Predator or not? Invasive snails hide even when they don’t know

Recognizing the signs of a predator can mean the difference between living to see another day and becoming another critter’s midday snack.

All prey animals, whether a swift-footed deer or a slow-moving snail, use cues from their environment to sense the presence of a threat. It’s what keeps them alive — or at least gives them a shot at getting away.

But the specific cues that trigger prey defenses vary depending on the species of prey and their history in the ecosystem, a new University of Washington study finds. The research, published online Jan. 12 in the journal American Naturalist, analyzed the behavior of seven species of marine snails found in Washington waters — three native and four invasive — and discovered that native and invasive snails use different cues to assess risk.

The invasive snails were introduced unintentionally at least a century ago as hitchhikers on imported oysters. In experiments with these invasives, a UW researcher found that they fled quickly (as snails can do) and hid when they smelled chemicals released from crushed snails of the same species — meant to mimic a predator eating their close kin. This is surprising because these so-called “alarm cues” don’t provide the snails with much of a clue as to what or where the danger might be. Panicking with only vague information to go on could even be counter-productive, causing snails to miss their lunch unnecessarily, or actually make them more vulnerable to a predator.

By contrast, the three species of native snails didn’t react when they encountered the same situation. Instead, they went about their business until they had multiple sources of information, including from a predator and other prey, before fleeing or hiding.

In other words, the fear reactions in native snails were more finely tuned, while the invasive snails jumped ship at the first whiff of a threat.

“It’s pretty rare for a distinction between native and invasive species to be as consistent as it is here — which suggests it might hold true in other species and locations,” said author Emily Grason, an invasion ecologist at UW-based Washington Sea Grant who recently completed her doctorate in biology at the UW.

This study is the first to compare multiple species and their reactions to threats using many different predator cues.

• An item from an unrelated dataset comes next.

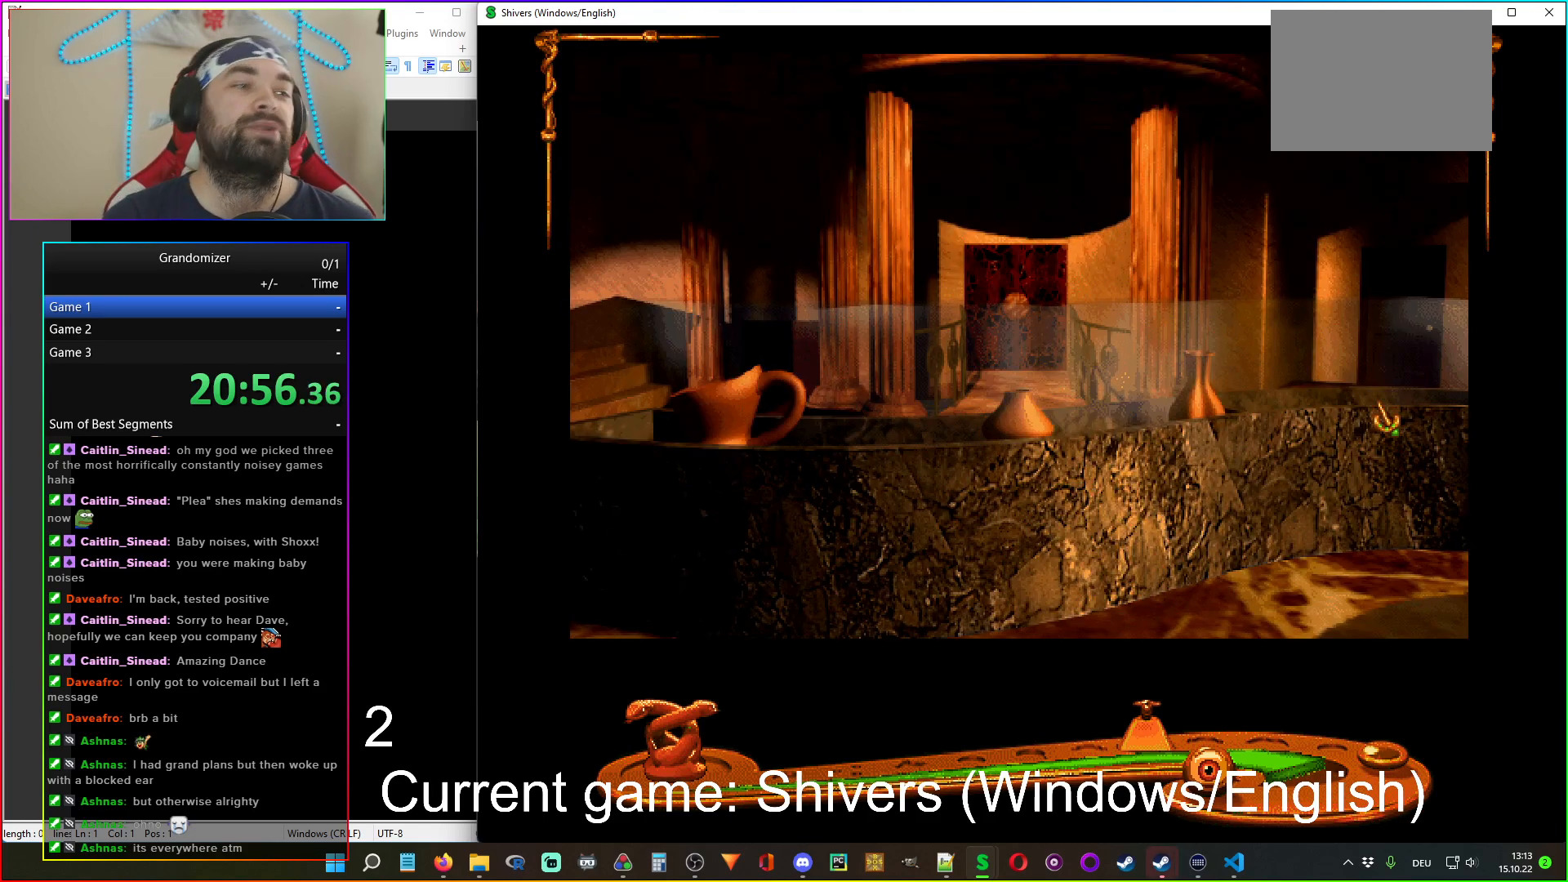
{"keys": [], "mouse": ["left"], "events": [[133, "mouse_left", "down"], [233, "mouse_left", "up"], [417, "mouse_left", "down"]]}
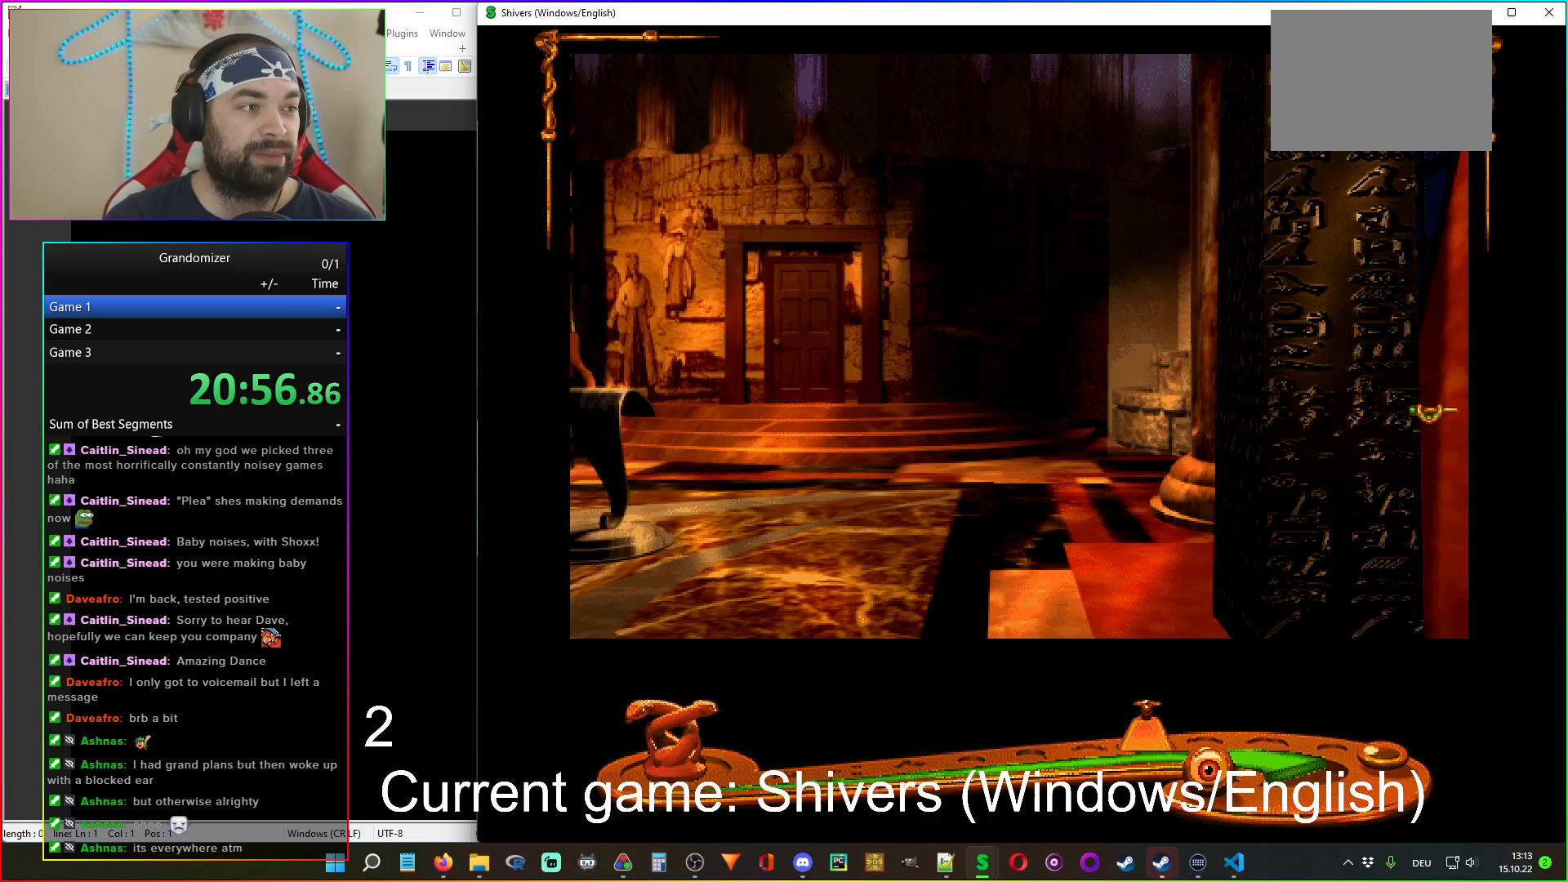
{"keys": [], "mouse": ["right"], "events": [[17, "mouse_left", "up"], [283, "mouse_left", "down"], [400, "mouse_right", "down"], [433, "mouse_left", "up"]]}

Because the reactions of native and non-native snails split neatly, it suggests there could be a link between sensitivity to alarm cues and invasion success. On one hand, that can keep them from important tasks like eating and mating, but it also can fortify their strength as an invader, Grason explained.

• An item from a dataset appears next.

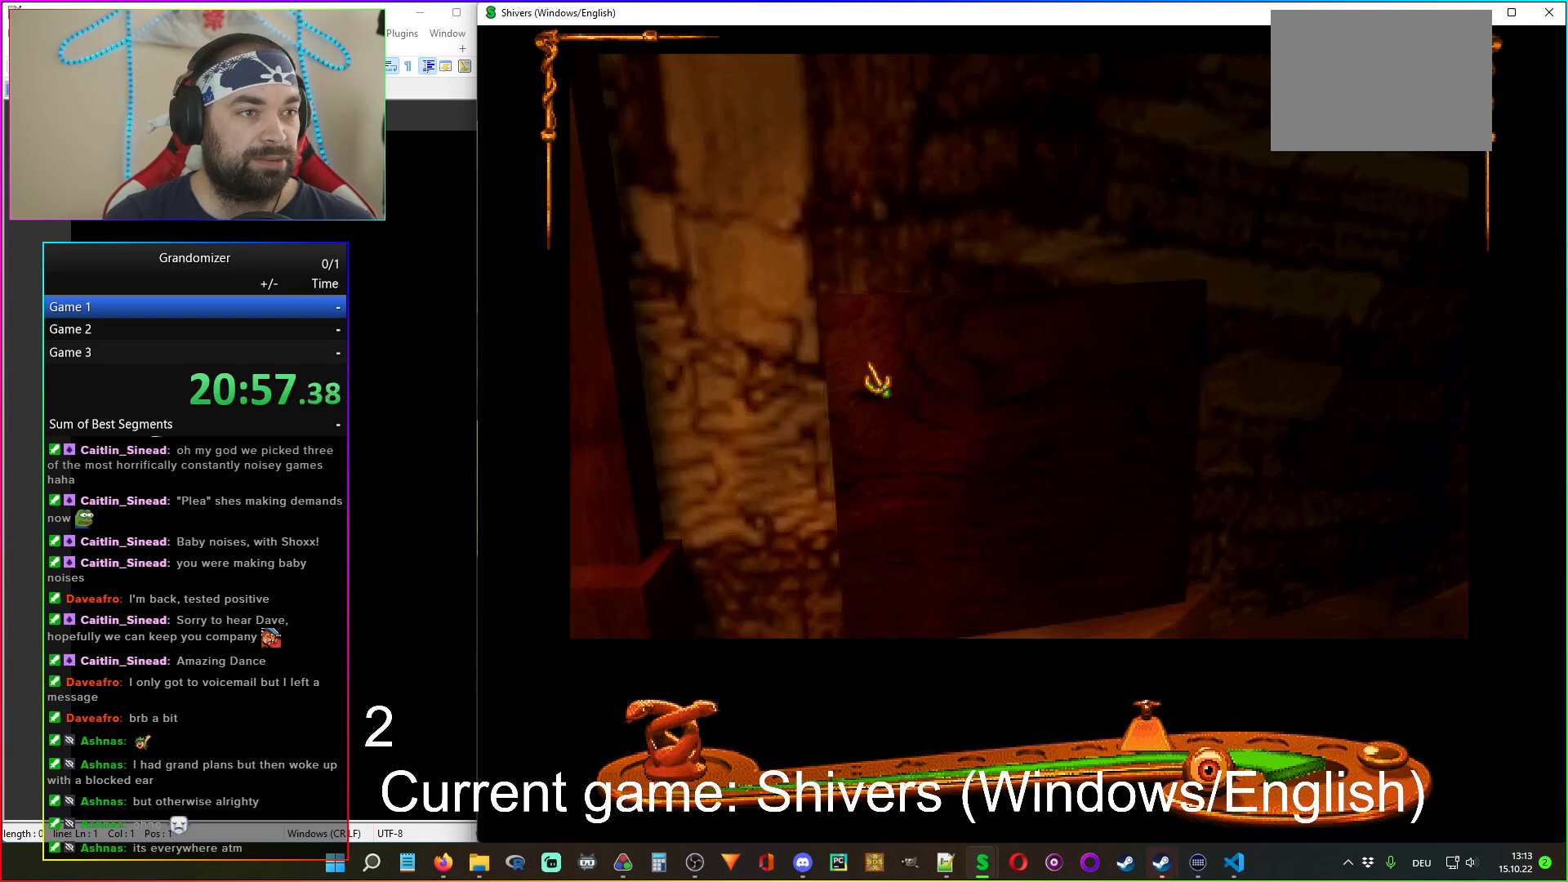
{"keys": [], "mouse": [], "events": [[17, "mouse_left", "down"], [50, "mouse_right", "up"], [100, "mouse_left", "up"]]}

“The non-native snails show up and they are just neurotic enough, and a bit wary, and that actually helps them survive in certain situations,” she said. “You end up with invasive snails that hide at the right time, even if they don’t know what the predator is. And that’s exactly what happens when snails show up in a new spot; they are surrounded by predators never encountered before. General wariness might keep them alive.”

Grason ran separate lab experiments for each species of snail. Two bins, with flowing seawater, were attached by a pipe, and she manipulated cues of a predation threat in the upstream bin while recording snails’ behavior in the downstream bin. The cues tested for all species included a crab, either hungry or fed, crushed snails of the same species and two other combinations of these factors.

The invasive snails’ catchall reaction to signals of danger can help ecologists better understand invasions and predict their impact on ecosystems, which is never easy.

“Ultimately, biological invasions are a Pandora’s box because we don’t know what will happen,” Grason said. “Nevertheless, understanding the details of an invasion — especially where there are and aren’t patterns — is important. Thinking about biological invasions in new ways is going to offer us more tools with which to understand and hopefully intervene, or mitigate the impacts on other species.”

This study was funded by the UW, the Conchologists of America, the National Shellfisheries Association, the Pacific Northwest Shell Club and the National Oceanic and Atmospheric Administration.